* _Parts of the exercise_
(a) How would you render this sentence from the post about Gorsuch's TransAm dissent in Spanish: "Gorsuch was the only one of seven judges who sided with the company."
(b) Can you reproduce everything in the post about Gorsuch's TransAm dissent from "Neil Gorsuch's imperious" down to "with the company."?

* _Provided text_
◇ ◇ ◇ ◇ ◇
Tuesday, March 21, 2017

Neil Gorsuch's imperious disregard for employees surfaced in TransAm Trucking decision

During his confirmation hearing, Trump's Supreme Court nominee Neil Gorsuch claimed that a fired trucker in his notorious TransAm opinion had driven an unsafe vehicle against his company's wishes (in order to seek shelter and warmth in subzero temperatures after having waited for hours for help from his company).
     That was a damn lie. The brakes on the trailer had frozen, but not on the (unheated!) tractor, which the trucker unhitched before driving away to seek a warm place to avoid hypothermia and probable death. He returned, reattached the trailer, and completed his assignment but was fired anyway.
    Gorsuch was the only one of seven judges who sided with the company.


Fordham University Law School's Jed Handelsman Shugerman ripped Gorsuch apart in Slate:
     Gorsuch’s opinion in what’s known as the “frozen trucker” case also demonstrates an arrogant and cold judicial personality. I have read very few modern opinions that were more callously written than Gorsuch’s TransAm dissent.
     ..In a long footnote to its opinion, the majority writes that Gorsuch has decided to change the text of the law from operate to drive, and they quote Gorsuch back to him from oral argument: “Our job isn’t to legislate and add new words that aren’t present in the statute.”
     ...After I had been so enthralled with Gorsuch’s critique of Chevron, his TransAm opinion serves as a powerful warning against overturning it. Such a move would open the door for judges like Gorsuch to oversimplify cases, take statutes out of context, and serve ideological interests. Moreover, his lack of self-awareness of his theory’s flaw plus his acerbic dismissiveness of real-world conflicts are not a good sign that he has the appropriate judicial temperament for the Supreme Court.
◇ ◇ ◇ ◇ ◇
* _Data provided_
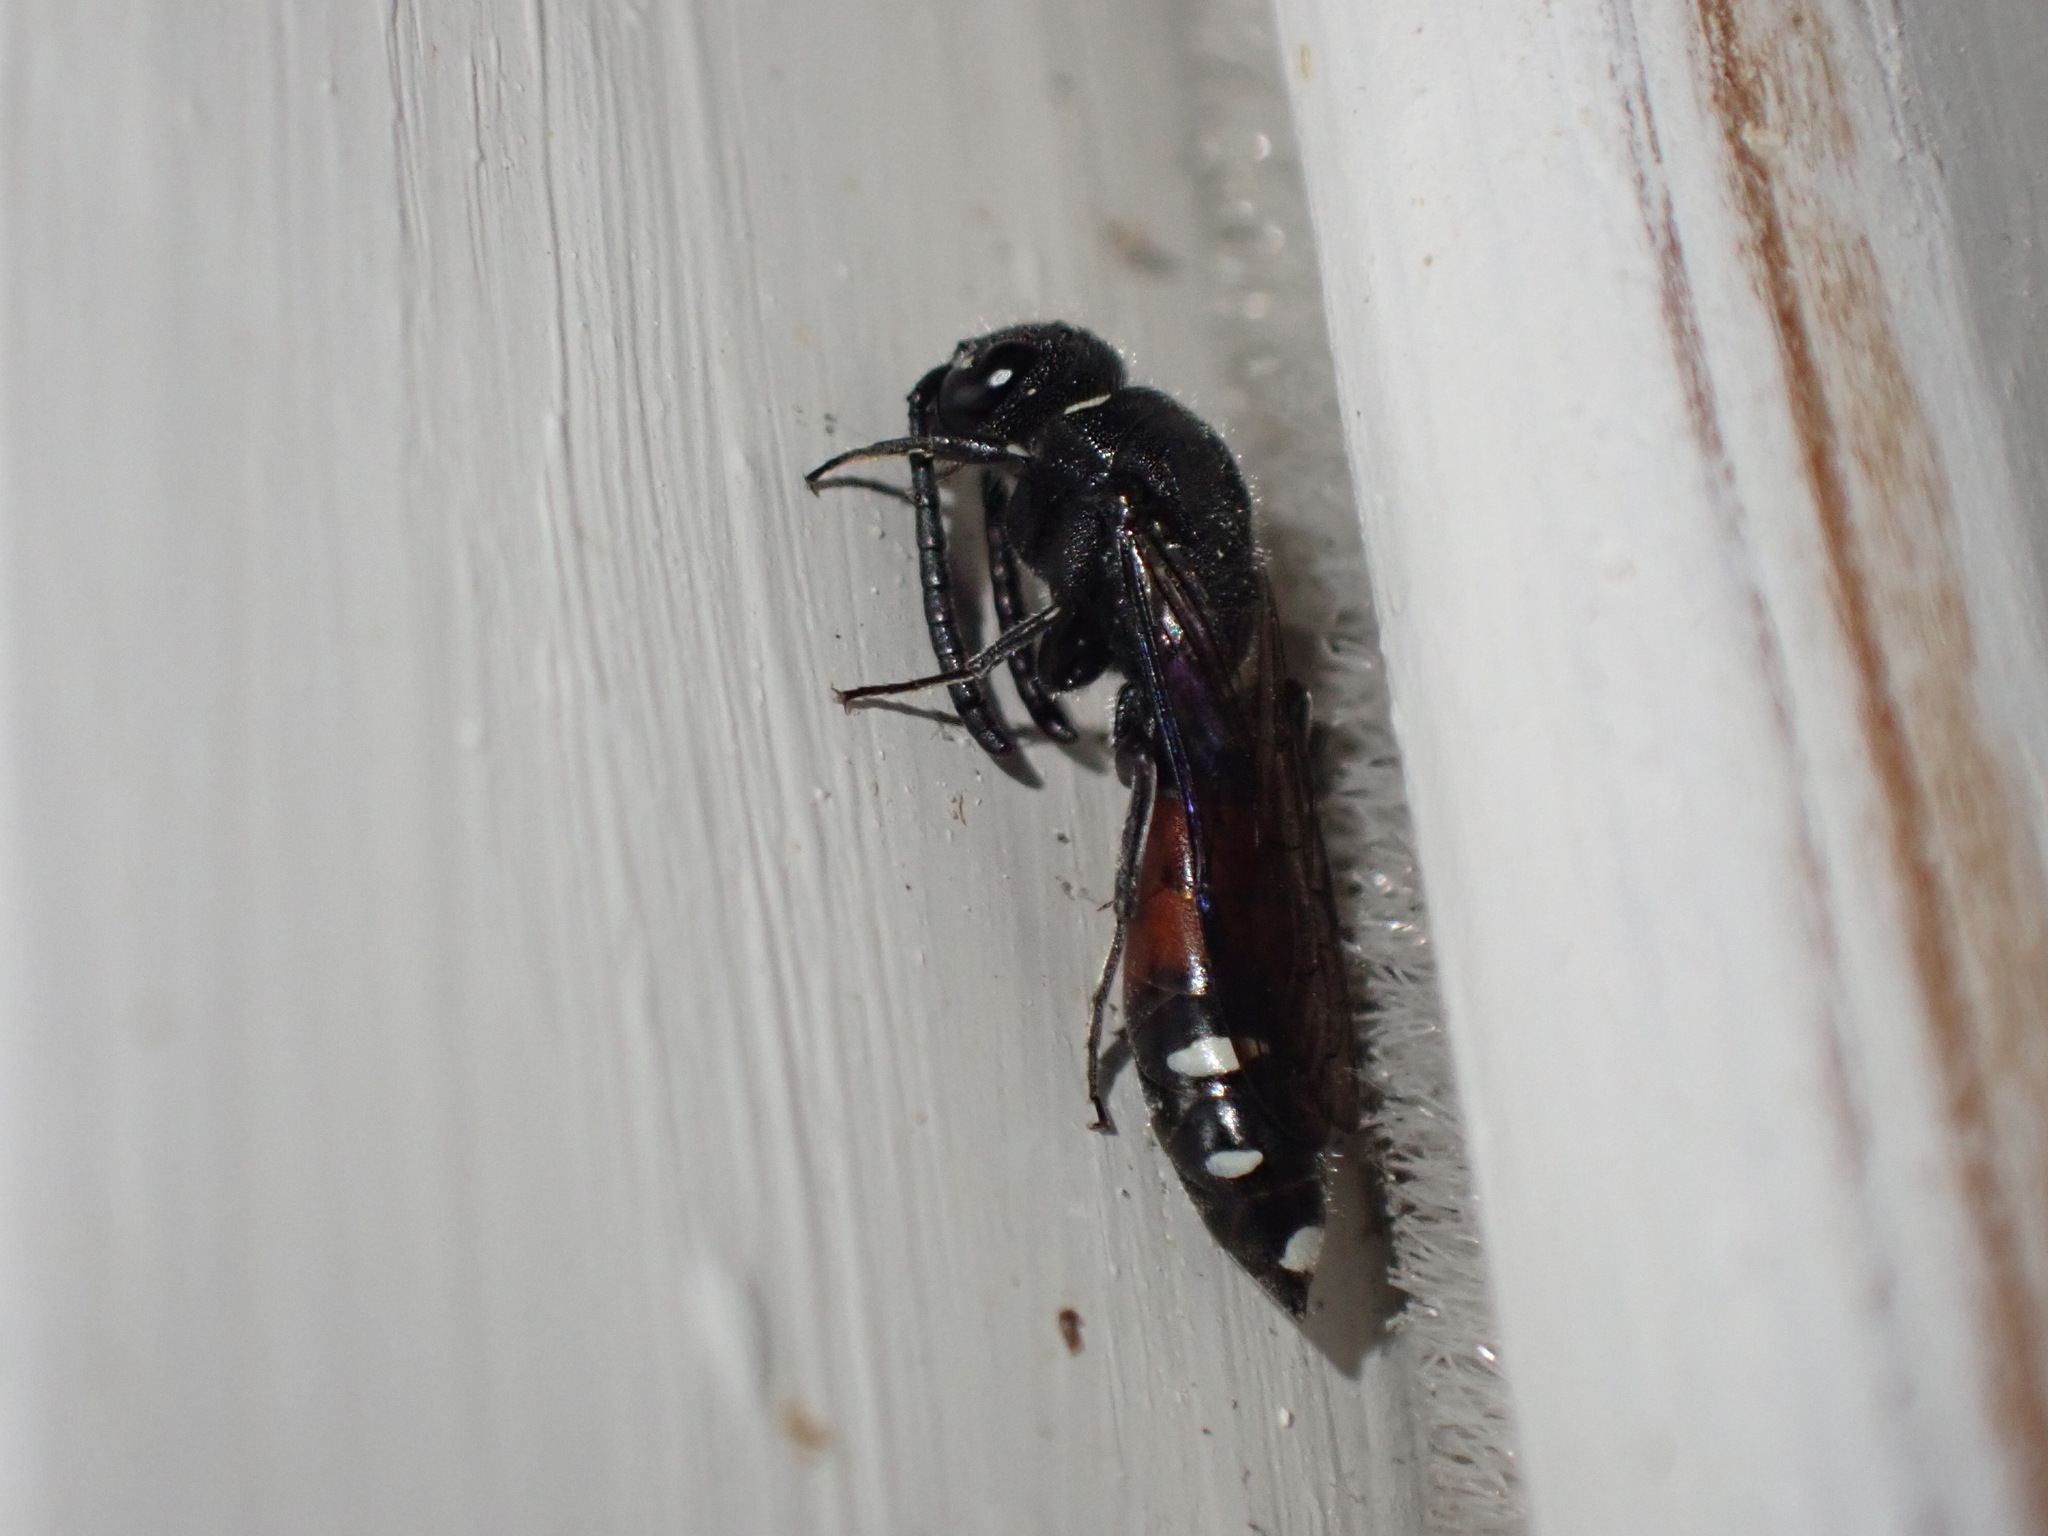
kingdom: Animalia
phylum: Arthropoda
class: Insecta
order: Hymenoptera
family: Sapygidae
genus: Sapyga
◇ ◇ ◇ ◇ ◇
* _Solutions to the tasks_
(a) Gorsuch fue el único de siete jueces que se puso del lado de la empresa.

(b)
Neil Gorsuch's imperious disregard for employees surfaced in TransAm Trucking decision

During his confirmation hearing, Trump's Supreme Court nominee Neil Gorsuch claimed that a fired trucker in his notorious TransAm opinion had driven an unsafe vehicle against his company's wishes (in order to seek shelter and warmth in subzero temperatures after having waited for hours for help from his company).
     That was a damn lie. The brakes on the trailer had frozen, but not on the (unheated!) tractor, which the trucker unhitched before driving away to seek a warm place to avoid hypothermia and probable death. He returned, reattached the trailer, and completed his assignment but was fired anyway.
    Gorsuch was the only one of seven judges who sided with the company.